Goodnight Moon
by Margaret Wise Brown, illustrated by Clement Hurd
HarperCollins, first published 1947
Easy difficulty · Ages 2–6
Conversation Starters
Reading Tips
- Read this slowly and quietly — the book practically asks you to lower your voice as you go. Match the pace of the story to the pace of winding down for sleep.
- There is a small mouse hiding somewhere on nearly every page. Finding it together on each page is a lovely quiet game that focuses attention without raising energy levels.
- Encourage your child to notice how the colours in the room change — the illustrations gradually shift from warm and bright to cool and dark as night deepens.

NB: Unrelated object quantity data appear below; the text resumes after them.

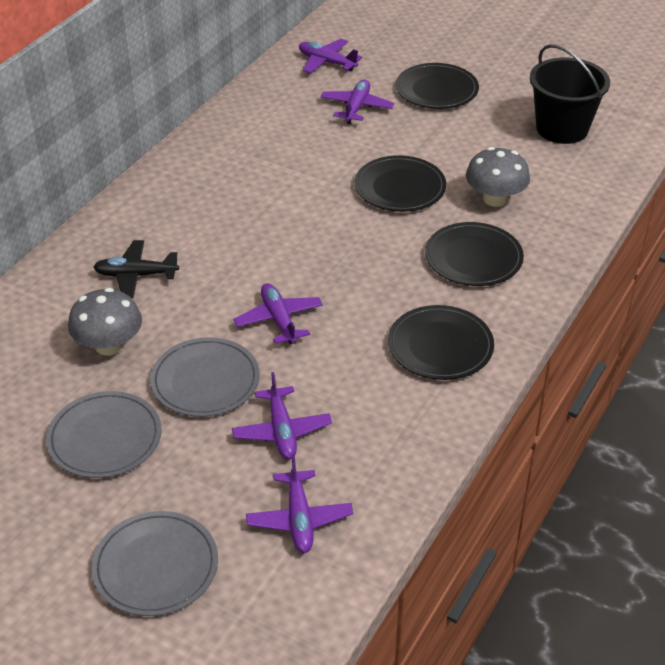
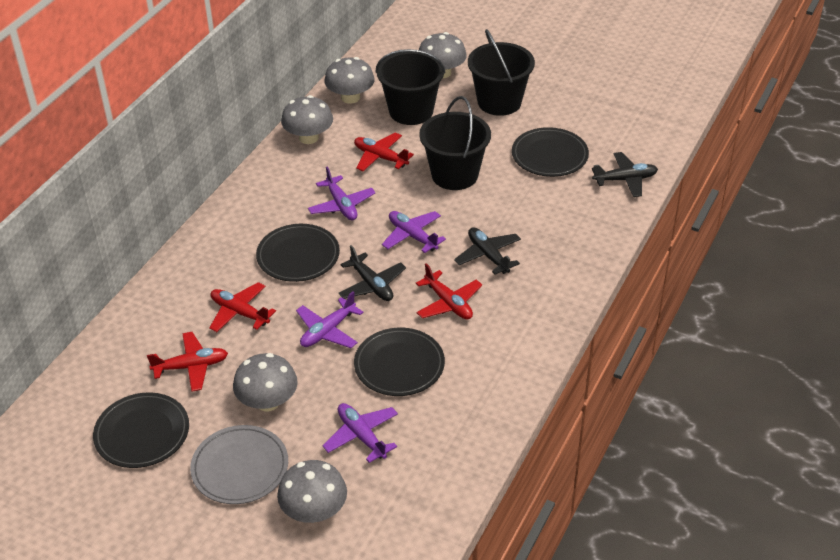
black bucket: [530,44,610,144] = 1 -> [376,49,446,125] [419,96,491,190] [468,29,535,116] = 3
black plane: [93,240,179,298] = 1 -> [338,245,406,301] [454,227,521,275] [592,152,658,197] = 3
grey mushroom: [68,288,142,356] [466,147,530,207] = 2 -> [233,353,297,411] [277,460,347,523] [281,95,333,144] [324,57,374,104] [419,32,467,78] = 5
grey plate: [46,391,162,478] [92,511,218,616] [150,337,260,417] = 3 -> [190,425,288,504] = 1
purple plane: [232,372,332,459] [233,283,323,344] [246,455,353,553] [299,39,362,73] [321,79,394,124] = 5 -> [296,291,364,348] [308,167,376,220] [322,403,398,463] [382,211,446,253] = 4
red plane: none = 0 -> [147,332,228,392] [209,282,276,332] [354,133,414,171] [416,263,482,320] = 4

- After a few reads, your child will anticipate what comes next. Let them whisper the goodnights with you — quiet participation is perfect for bedtime.
Educational Value
Goodnight Moon has been used as a bedtime book for generations precisely because it works — the rhythmic, repetitive structure of saying goodnight to familiar objects gently cues the brain to slow down and prepare for sleep. Educationally, the book builds object recognition and naming vocabulary — children learn to identify and name everyday objects in a calm, low-pressure setting. The gradual darkening of the room is a beautiful, implicit lesson about the natural progression of night. The concept of acknowledging the world before letting go of it — saying goodbye to everything before sleep — is a psychologically sound ritual that helps children manage the transition to sleep without anxiety.
Content Considerations
There are no concerning content elements in this book. Occasionally the "quiet old lady whispering hush" — a somewhat anonymous figure who is never fully explained — prompts curiosity from children. She is widely understood to be a grandmother or nurse figure and is entirely benign. Some children who are anxious about the dark may need gentle reassurance that the darkening room is a cosy, safe image — the warm colours and familiar objects always remain present throughout.